*Problem to work on*
Please return each record below exactly, with nothing left out.

*Records excerpted from a collection*

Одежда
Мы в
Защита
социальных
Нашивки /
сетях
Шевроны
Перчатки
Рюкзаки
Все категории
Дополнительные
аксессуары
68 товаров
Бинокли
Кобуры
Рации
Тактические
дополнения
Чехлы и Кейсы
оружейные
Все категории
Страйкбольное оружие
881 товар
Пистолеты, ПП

*Result of this task*
Одежда
Мы в
Защита
социальных
Нашивки /
сетях
Шевроны
Перчатки
Рюкзаки
Все категории
Дополнительные
аксессуары
68 товаров
Бинокли
Кобуры
Рации
Тактические
дополнения
Чехлы и Кейсы
оружейные
Все категории
Страйкбольное оружие
881 товар
Пистолеты, ПП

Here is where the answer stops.